#### Directions for this task
Give the number of lines below with "Jenkins" in them, leaving out anything else.

#### Records to use
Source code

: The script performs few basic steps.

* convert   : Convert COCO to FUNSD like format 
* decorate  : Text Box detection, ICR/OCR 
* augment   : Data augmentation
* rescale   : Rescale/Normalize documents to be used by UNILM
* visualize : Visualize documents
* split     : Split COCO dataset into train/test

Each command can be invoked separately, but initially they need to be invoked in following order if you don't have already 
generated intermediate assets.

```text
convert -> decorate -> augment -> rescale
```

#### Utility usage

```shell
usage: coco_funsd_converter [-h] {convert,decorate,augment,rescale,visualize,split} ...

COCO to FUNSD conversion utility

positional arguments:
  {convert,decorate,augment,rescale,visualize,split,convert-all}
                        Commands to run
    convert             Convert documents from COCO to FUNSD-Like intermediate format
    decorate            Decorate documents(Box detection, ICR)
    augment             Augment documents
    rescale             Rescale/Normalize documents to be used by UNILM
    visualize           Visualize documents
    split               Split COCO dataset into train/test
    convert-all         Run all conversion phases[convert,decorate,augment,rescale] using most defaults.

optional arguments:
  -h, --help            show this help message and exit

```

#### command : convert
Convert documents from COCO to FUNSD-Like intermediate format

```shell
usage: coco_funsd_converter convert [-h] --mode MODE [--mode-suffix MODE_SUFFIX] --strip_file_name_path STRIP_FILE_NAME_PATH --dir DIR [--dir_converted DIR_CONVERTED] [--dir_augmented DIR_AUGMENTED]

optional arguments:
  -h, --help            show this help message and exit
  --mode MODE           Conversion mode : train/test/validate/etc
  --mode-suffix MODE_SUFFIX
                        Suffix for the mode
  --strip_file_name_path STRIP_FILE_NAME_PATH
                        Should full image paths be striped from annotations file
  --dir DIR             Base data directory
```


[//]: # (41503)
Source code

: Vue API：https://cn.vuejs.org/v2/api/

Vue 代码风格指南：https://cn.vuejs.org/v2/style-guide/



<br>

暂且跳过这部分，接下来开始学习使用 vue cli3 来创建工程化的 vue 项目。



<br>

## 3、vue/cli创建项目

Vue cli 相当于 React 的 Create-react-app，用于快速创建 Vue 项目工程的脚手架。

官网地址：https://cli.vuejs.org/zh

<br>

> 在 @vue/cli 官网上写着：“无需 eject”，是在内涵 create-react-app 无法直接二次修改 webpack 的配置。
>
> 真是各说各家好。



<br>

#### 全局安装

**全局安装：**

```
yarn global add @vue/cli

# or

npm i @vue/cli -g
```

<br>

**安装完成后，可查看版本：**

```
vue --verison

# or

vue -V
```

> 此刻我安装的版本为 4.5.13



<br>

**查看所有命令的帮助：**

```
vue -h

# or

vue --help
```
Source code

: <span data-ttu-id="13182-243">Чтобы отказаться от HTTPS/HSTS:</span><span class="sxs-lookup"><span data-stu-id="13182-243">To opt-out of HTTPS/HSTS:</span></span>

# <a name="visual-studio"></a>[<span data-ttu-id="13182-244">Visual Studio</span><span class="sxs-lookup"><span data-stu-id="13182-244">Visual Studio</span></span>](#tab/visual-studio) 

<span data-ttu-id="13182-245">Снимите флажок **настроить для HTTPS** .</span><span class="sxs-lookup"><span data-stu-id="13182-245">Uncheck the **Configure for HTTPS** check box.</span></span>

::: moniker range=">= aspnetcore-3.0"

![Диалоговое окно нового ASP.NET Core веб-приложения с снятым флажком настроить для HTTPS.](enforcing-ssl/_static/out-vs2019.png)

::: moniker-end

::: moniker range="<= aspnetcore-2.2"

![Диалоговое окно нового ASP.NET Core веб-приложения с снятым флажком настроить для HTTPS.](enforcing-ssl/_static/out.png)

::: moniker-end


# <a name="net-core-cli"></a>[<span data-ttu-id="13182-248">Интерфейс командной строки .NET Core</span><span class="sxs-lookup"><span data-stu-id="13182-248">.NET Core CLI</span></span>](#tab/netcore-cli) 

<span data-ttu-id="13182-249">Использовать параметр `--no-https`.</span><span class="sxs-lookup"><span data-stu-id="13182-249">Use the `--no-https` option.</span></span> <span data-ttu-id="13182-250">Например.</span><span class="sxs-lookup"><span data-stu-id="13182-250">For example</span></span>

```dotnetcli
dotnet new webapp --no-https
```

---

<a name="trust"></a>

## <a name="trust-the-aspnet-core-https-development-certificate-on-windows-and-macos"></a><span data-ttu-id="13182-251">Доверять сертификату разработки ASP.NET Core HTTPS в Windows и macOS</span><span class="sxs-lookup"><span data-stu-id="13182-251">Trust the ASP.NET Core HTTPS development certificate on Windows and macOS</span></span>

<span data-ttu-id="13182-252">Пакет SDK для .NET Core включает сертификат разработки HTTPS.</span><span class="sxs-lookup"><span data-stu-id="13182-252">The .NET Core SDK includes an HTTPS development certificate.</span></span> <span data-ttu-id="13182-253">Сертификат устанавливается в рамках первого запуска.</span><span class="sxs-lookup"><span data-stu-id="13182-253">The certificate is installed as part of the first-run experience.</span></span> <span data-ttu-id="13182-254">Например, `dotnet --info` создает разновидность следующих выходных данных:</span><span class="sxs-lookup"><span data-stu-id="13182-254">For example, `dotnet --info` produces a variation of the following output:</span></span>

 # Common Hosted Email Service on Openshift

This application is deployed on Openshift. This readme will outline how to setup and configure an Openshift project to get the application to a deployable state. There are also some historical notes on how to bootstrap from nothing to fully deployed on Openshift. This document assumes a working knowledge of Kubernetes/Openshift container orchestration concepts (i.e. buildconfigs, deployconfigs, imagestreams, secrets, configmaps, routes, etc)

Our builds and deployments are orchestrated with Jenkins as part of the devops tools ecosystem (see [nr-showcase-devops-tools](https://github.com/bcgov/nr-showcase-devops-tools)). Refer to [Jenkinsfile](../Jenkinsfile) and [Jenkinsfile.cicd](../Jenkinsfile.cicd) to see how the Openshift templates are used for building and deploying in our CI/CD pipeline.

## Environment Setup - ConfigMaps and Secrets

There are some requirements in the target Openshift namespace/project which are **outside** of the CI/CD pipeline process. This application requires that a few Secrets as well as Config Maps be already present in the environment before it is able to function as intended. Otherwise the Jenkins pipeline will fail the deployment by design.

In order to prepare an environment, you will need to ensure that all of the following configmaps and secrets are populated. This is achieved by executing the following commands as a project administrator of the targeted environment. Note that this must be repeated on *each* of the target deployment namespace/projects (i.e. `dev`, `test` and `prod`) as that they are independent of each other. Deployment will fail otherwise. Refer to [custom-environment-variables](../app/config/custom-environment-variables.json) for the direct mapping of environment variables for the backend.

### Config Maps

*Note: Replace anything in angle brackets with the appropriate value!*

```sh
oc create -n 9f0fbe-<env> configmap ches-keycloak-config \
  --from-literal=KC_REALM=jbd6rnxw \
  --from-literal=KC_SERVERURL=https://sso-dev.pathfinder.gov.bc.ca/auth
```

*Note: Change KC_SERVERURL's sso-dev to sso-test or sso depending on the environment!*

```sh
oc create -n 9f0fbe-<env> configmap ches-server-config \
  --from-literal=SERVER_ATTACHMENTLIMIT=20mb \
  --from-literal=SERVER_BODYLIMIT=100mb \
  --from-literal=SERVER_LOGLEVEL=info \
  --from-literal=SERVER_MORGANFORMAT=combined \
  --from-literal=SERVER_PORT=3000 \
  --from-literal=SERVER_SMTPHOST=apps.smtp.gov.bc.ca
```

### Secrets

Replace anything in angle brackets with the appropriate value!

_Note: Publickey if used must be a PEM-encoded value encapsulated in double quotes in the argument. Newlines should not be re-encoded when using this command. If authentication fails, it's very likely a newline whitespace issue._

#### Reply
2